Selected excerpt
········

MAS TRM Compliance in the Cloud

The Monetary Authority of Singapore (MAS) Technology Risk Management (TRM) Guidelines is a set of principles and best practices destined for financial institutions, meant to regulate various aspects of technology such as: 

  • Risk management and assessment,  
  • Access control, 
  • Incident management,  
  • Software application development, and many others. 

MAS TRM Guidelines contains the following 13 sections: 

  1. Technology Risk Governance and Oversight 
  2. Technology Risk Management Framework 
  3. IT Project Management and Security-by-Design 
  4. Software Application Development and Management 
  5. IT Service Management 
  6. IT Resilience 
  7. Access Control 
  8. Cryptography 
  9. Data and Infrastructure Security 
  10. Cyber Security Operations 
  11. Cyber Security Assessment 
  12. Online Financial Services 
  13. IT Audit 

These sections contain subsections that describe in detail the best practices that should be followed for each area covered by that section.  

It is important to note that MAS TRM Guidelines does not contain any specific controls, and it is up to the organization to create and tailor controls to fulfill each section's recommendations. 

In this article, we will look in detail at the sections that may apply for cloud environments and understand the requirements. 

IT Resilience  

This section describes the importance of: 

  • Availability,  
  • Recoverability, 
  • Disaster recovery, 
  • Backups,  
  • Data centre resilience. 

Availability ensures users can access data without interruption. High availability is an essential feature, and having disruptions of even a few minutes per week can cost organizations a lot.

········

Material provided

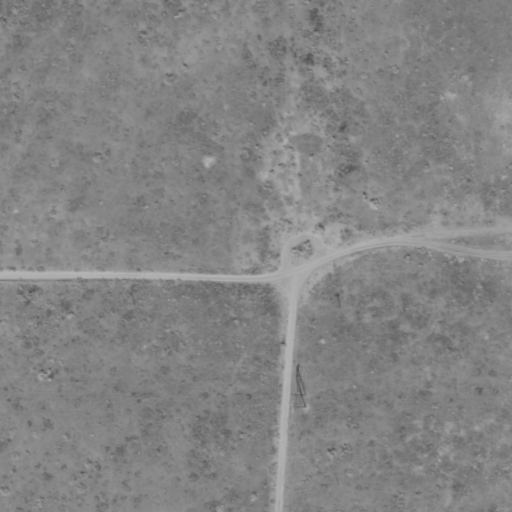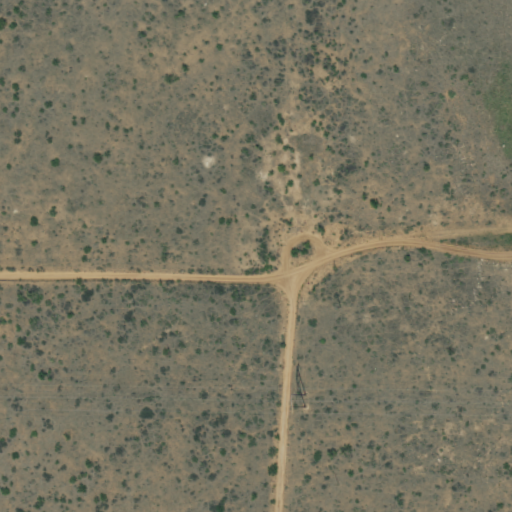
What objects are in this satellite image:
power tower: (304, 398)
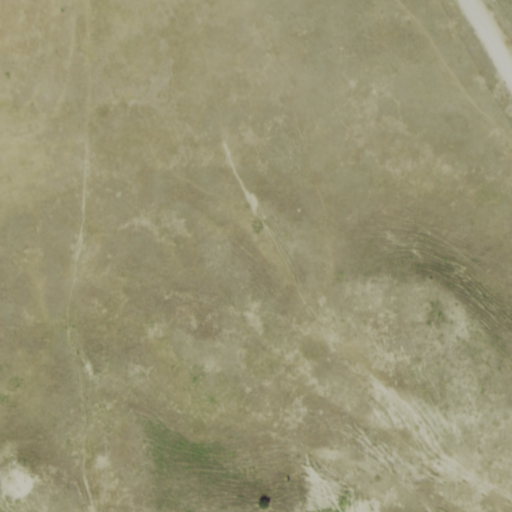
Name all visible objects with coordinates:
road: (488, 38)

········

Written task
Reproduce a passage of the MAS TRM compliance article verbatim, starting at "In this article, we" and ending at "Data centre resilience.". Nothing in the data is needed here.

Result for this exercise
In this article, we will look in detail at the sections that may apply for cloud environments and understand the requirements. 

IT Resilience  

This section describes the importance of: 

  • Availability,  
  • Recoverability, 
  • Disaster recovery, 
  • Backups,  
  • Data centre resilience.